Data for analysis below:
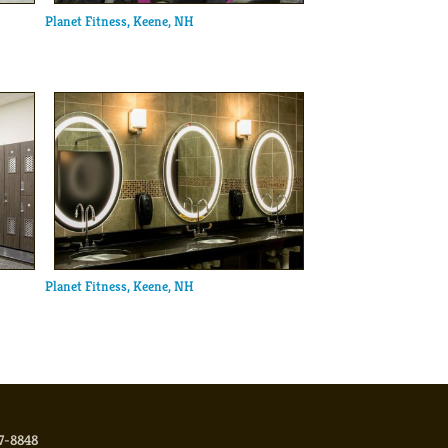
Planet Fitness, Keene, NH
Planet Fitness, Keene, NH
17-8848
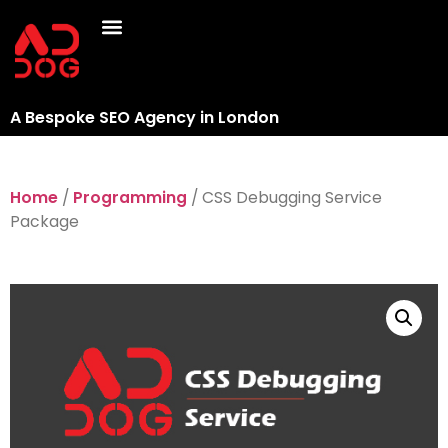
A Bespoke SEO Agency in London
Home
/
Programming
/ CSS Debugging Service
Package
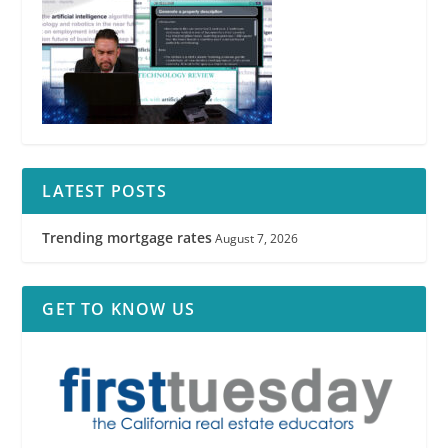
LATEST POSTS
Trending mortgage rates
August 7, 2026
GET TO KNOW US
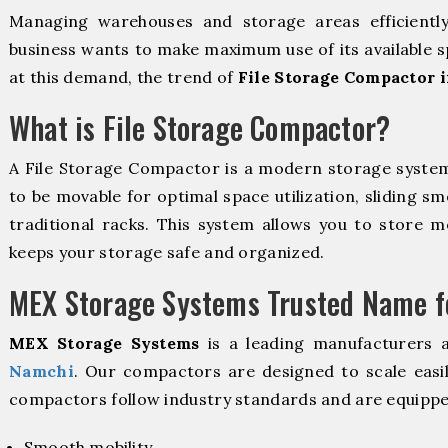
Managing warehouses and storage areas efficientl
business wants to make maximum use of its available s
at this demand, the trend of
File Storage Compactor 
What is File Storage Compactor?
A File Storage Compactor is a modern storage syste
to be movable for optimal space utilization, sliding sm
traditional racks. This system allows you to store mo
keeps your storage safe and organized.
MEX Storage Systems Trusted Name fo
MEX Storage Systems
is a leading manufacturers 
Namchi
. Our compactors are designed to scale easi
compactors follow industry standards and are equippe
Smooth mobility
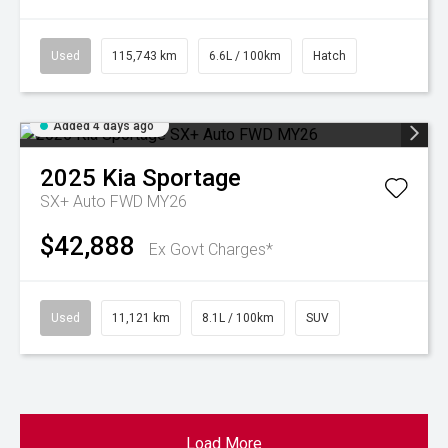
Used
115,743 km
6.6L / 100km
Hatch
Added 4 days ago
2025
Kia
Sportage
SX+ Auto FWD MY26
$42,888
Ex Govt Charges*
Used
11,121 km
8.1L / 100km
SUV
Load More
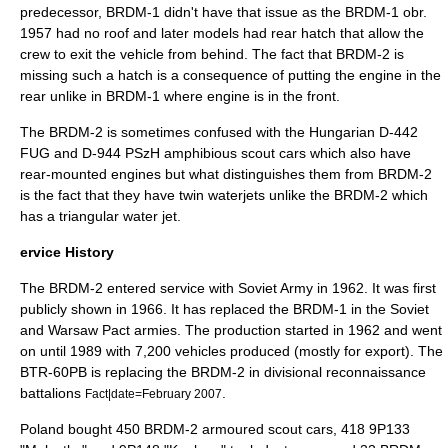
predecessor, BRDM-1 didn't have that issue as the BRDM-1 obr.
1957 had no roof and later models had rear hatch that allow the
crew to exit the vehicle from behind. The fact that BRDM-2 is
missing such a hatch is a consequence of putting the engine in the
rear unlike in BRDM-1 where engine is in the front.
The BRDM-2 is sometimes confused with the Hungarian
D-442
FUG
and
D-944 PSzH
amphibious scout cars which also have
rear-mounted engines but what distinguishes them from BRDM-2
is the fact that they have twin waterjets unlike the BRDM-2 which
has a triangular water jet.
ervice History
The BRDM-2 entered service with Soviet Army in 1962. It was first
publicly shown in 1966. It has replaced the BRDM-1 in the Soviet
and Warsaw Pact armies. The production started in 1962 and went
on until 1989 with 7,200 vehicles produced (mostly for export). The
BTR-60PB is replacing the BRDM-2 in divisional reconnaissance
battalions
.
Fact|date=February 2007
Poland bought 450 BRDM-2 armoured scout cars, 418 9P133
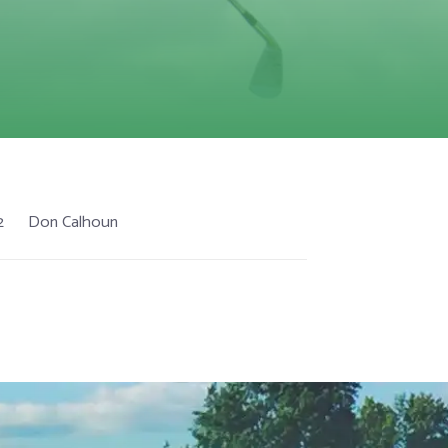
2
Don Calhoun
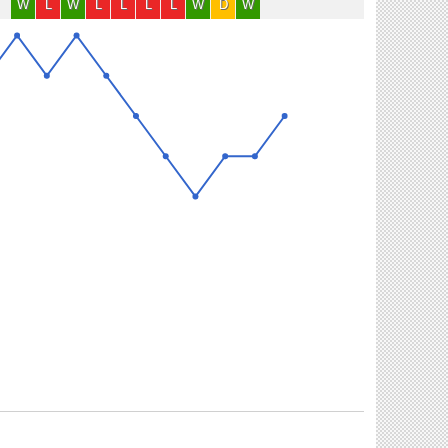
W
L
W
L
L
L
L
W
D
W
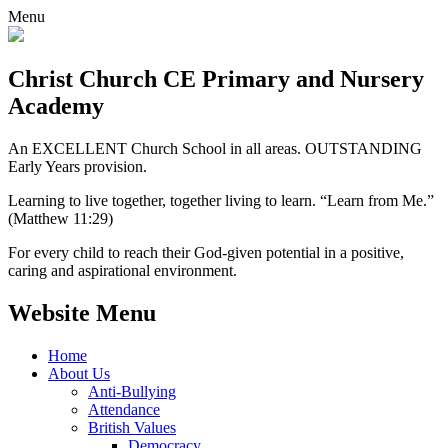
Menu
Christ Church CE
Primary and Nursery
Academy
An EXCELLENT Church School in all areas. OUTSTANDING
Early Years provision.
Learning to live together, together living to learn. “Learn from Me.”
(Matthew 11:29)
For every child to reach their God-given potential in a positive,
caring and aspirational environment.
Website Menu
Home
About Us
Anti-Bullying
Attendance
British Values
Democracy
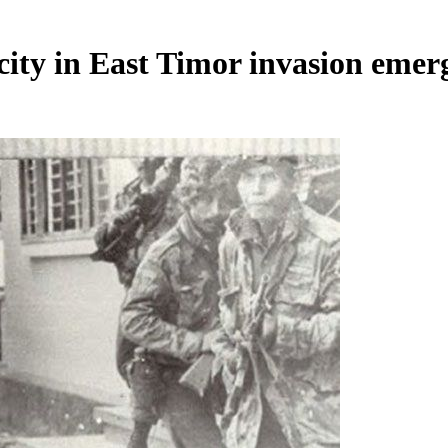
city in East Timor invasion emer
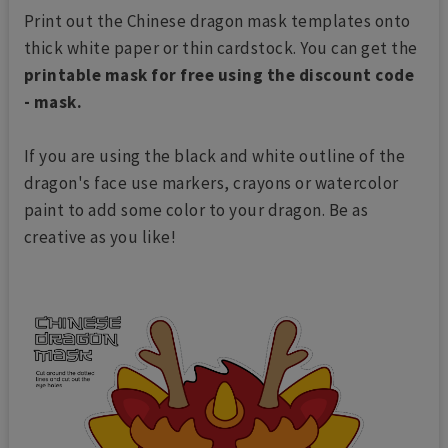
Print out the Chinese dragon mask templates onto
thick white paper or thin cardstock. You can get the
printable mask for free using the discount code
- mask.
If you are using the black and white outline of the
dragon's face use markers, crayons or watercolor
paint to add some color to your dragon. Be as
creative as you like!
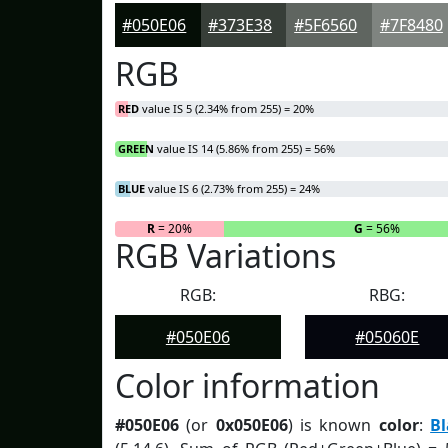
#050E06
#373E38
#5F6560
#7F8480
RGB
RED
value IS 5 (2.34% from 255) = 20%
GREEN
value IS 14 (5.86% from 255) = 56%
BLUE
value IS 6 (2.73% from 255) = 24%
R
= 20%
G
= 56%
RGB Variations
RGB:
RBG:
#050E06
#05060E
Color information
#050E06
(or
0x050E06
) is known
color
:
B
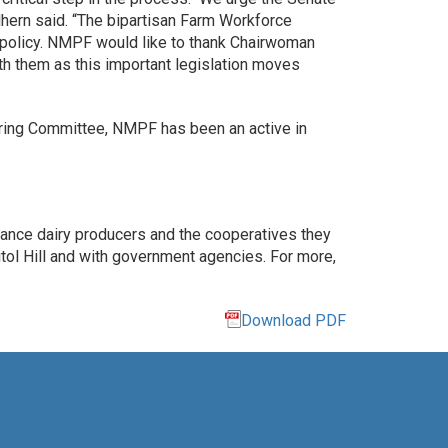
ulhern said. “The bipartisan Farm Workforce
n policy. NMPF would like to thank Chairwoman
h them as this important legislation moves
ering Committee, NMPF has been an active in
vance dairy producers and the cooperatives they
ol Hill and with government agencies. For more,
Download PDF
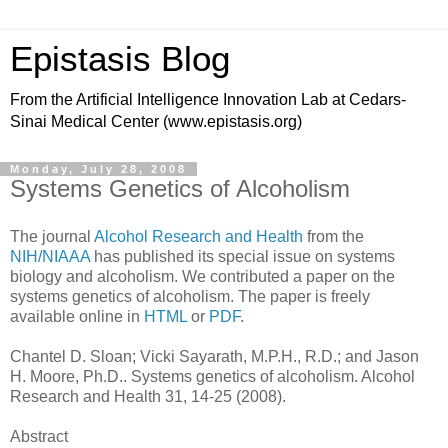
Epistasis Blog
From the Artificial Intelligence Innovation Lab at Cedars-
Sinai Medical Center (www.epistasis.org)
Monday, July 28, 2008
Systems Genetics of Alcoholism
The journal
Alcohol Research and Health
from the
NIH/NIAAA
has published its special issue on systems
biology and alcoholism. We contributed a paper on the
systems genetics of alcoholism. The paper is freely
available online in
HTML
or
PDF
.
Chantel D. Sloan; Vicki Sayarath, M.P.H., R.D.; and Jason
H. Moore, Ph.D.. Systems genetics of alcoholism. Alcohol
Research and Health 31, 14-25 (2008).
Abstract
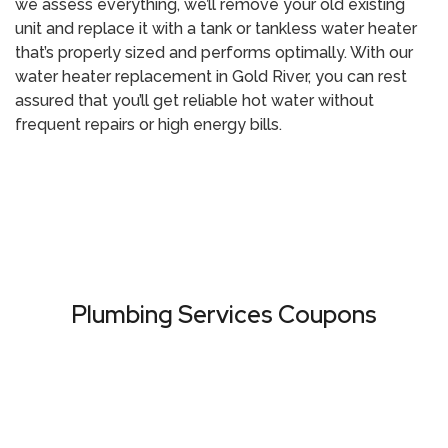
we assess everything, we’ll remove your old existing
unit and replace it with a tank or tankless water heater
that’s properly sized and performs optimally. With our
water heater replacement in Gold River
, you can rest
assured that you’ll get reliable hot water without
frequent repairs or high energy bills.
Call (916) 485-
Call (800) 414-
5100
0340
Plumbing Services Coupons
VIEW ALL COUPONS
End of Data for analysis.
Brief
Return all of the lines above without alteration, minus the pictures.

Expected answer
Planet Fitness, Keene, NH
Planet Fitness, Keene, NH
17-8848
A Bespoke SEO Agency in London
Home
/
Programming
/ CSS Debugging Service
Package
LATEST POSTS
Trending mortgage rates
August 7, 2026
GET TO KNOW US
Managing warehouses and storage areas efficientl
business wants to make maximum use of its available s
at this demand, the trend of
File Storage Compactor 
What is File Storage Compactor?
A File Storage Compactor is a modern storage syste
to be movable for optimal space utilization, sliding sm
traditional racks. This system allows you to store mo
keeps your storage safe and organized.
MEX Storage Systems Trusted Name fo
MEX Storage Systems
is a leading manufacturers 
Namchi
. Our compactors are designed to scale easi
compactors follow industry standards and are equippe
Smooth mobility
Used
115,743 km
6.6L / 100km
Hatch
Added 4 days ago
2025
Kia
Sportage
SX+ Auto FWD MY26
$42,888
Ex Govt Charges*
Used
11,121 km
8.1L / 100km
SUV
Load More
predecessor, BRDM-1 didn't have that issue as the BRDM-1 obr.
1957 had no roof and later models had rear hatch that allow the
crew to exit the vehicle from behind. The fact that BRDM-2 is
missing such a hatch is a consequence of putting the engine in the
rear unlike in BRDM-1 where engine is in the front.
The BRDM-2 is sometimes confused with the Hungarian
D-442
FUG
and
D-944 PSzH
amphibious scout cars which also have
rear-mounted engines but what distinguishes them from BRDM-2
is the fact that they have twin waterjets unlike the BRDM-2 which
has a triangular water jet.
ervice History
The BRDM-2 entered service with Soviet Army in 1962. It was first
publicly shown in 1966. It has replaced the BRDM-1 in the Soviet
and Warsaw Pact armies. The production started in 1962 and went
on until 1989 with 7,200 vehicles produced (mostly for export). The
BTR-60PB is replacing the BRDM-2 in divisional reconnaissance
battalions
.
Fact|date=February 2007
Poland bought 450 BRDM-2 armoured scout cars, 418 9P133
2
Don Calhoun
W
L
W
L
L
L
L
W
D
W
Menu
Christ Church CE
Primary and Nursery
Academy
An EXCELLENT Church School in all areas. OUTSTANDING
Early Years provision.
Learning to live together, together living to learn. “Learn from Me.”
(Matthew 11:29)
For every child to reach their God-given potential in a positive,
caring and aspirational environment.
Website Menu
Home
About Us
Anti-Bullying
Attendance
British Values
Democracy
city in East Timor invasion emer
Print out the Chinese dragon mask templates onto
thick white paper or thin cardstock. You can get the
printable mask for free using the discount code
- mask.
If you are using the black and white outline of the
dragon's face use markers, crayons or watercolor
paint to add some color to your dragon. Be as
creative as you like!
#050E06
#373E38
#5F6560
#7F8480
RGB
RED
value IS 5 (2.34% from 255) = 20%
GREEN
value IS 14 (5.86% from 255) = 56%
BLUE
value IS 6 (2.73% from 255) = 24%
R
= 20%
G
= 56%
RGB Variations
RGB:
RBG:
#050E06
#05060E
Color information
#050E06
(or
0x050E06
) is known
color
:
B
ulhern said. “The bipartisan Farm Workforce
n policy. NMPF would like to thank Chairwoman
h them as this important legislation moves
ering Committee, NMPF has been an active in
vance dairy producers and the cooperatives they
ol Hill and with government agencies. For more,
Download PDF
Epistasis Blog
From the Artificial Intelligence Innovation Lab at Cedars-
Sinai Medical Center (www.epistasis.org)
Monday, July 28, 2008
Systems Genetics of Alcoholism
The journal
Alcohol Research and Health
from the
NIH/NIAAA
has published its special issue on systems
biology and alcoholism. We contributed a paper on the
systems genetics of alcoholism. The paper is freely
available online in
HTML
or
PDF
.
Chantel D. Sloan; Vicki Sayarath, M.P.H., R.D.; and Jason
H. Moore, Ph.D.. Systems genetics of alcoholism. Alcohol
Research and Health 31, 14-25 (2008).
Abstract
we assess everything, we’ll remove your old existing
unit and replace it with a tank or tankless water heater
that’s properly sized and performs optimally. With our
water heater replacement in Gold River
, you can rest
assured that you’ll get reliable hot water without
frequent repairs or high energy bills.
Call (916) 485-
Call (800) 414-
5100
0340
Plumbing Services Coupons
VIEW ALL COUPONS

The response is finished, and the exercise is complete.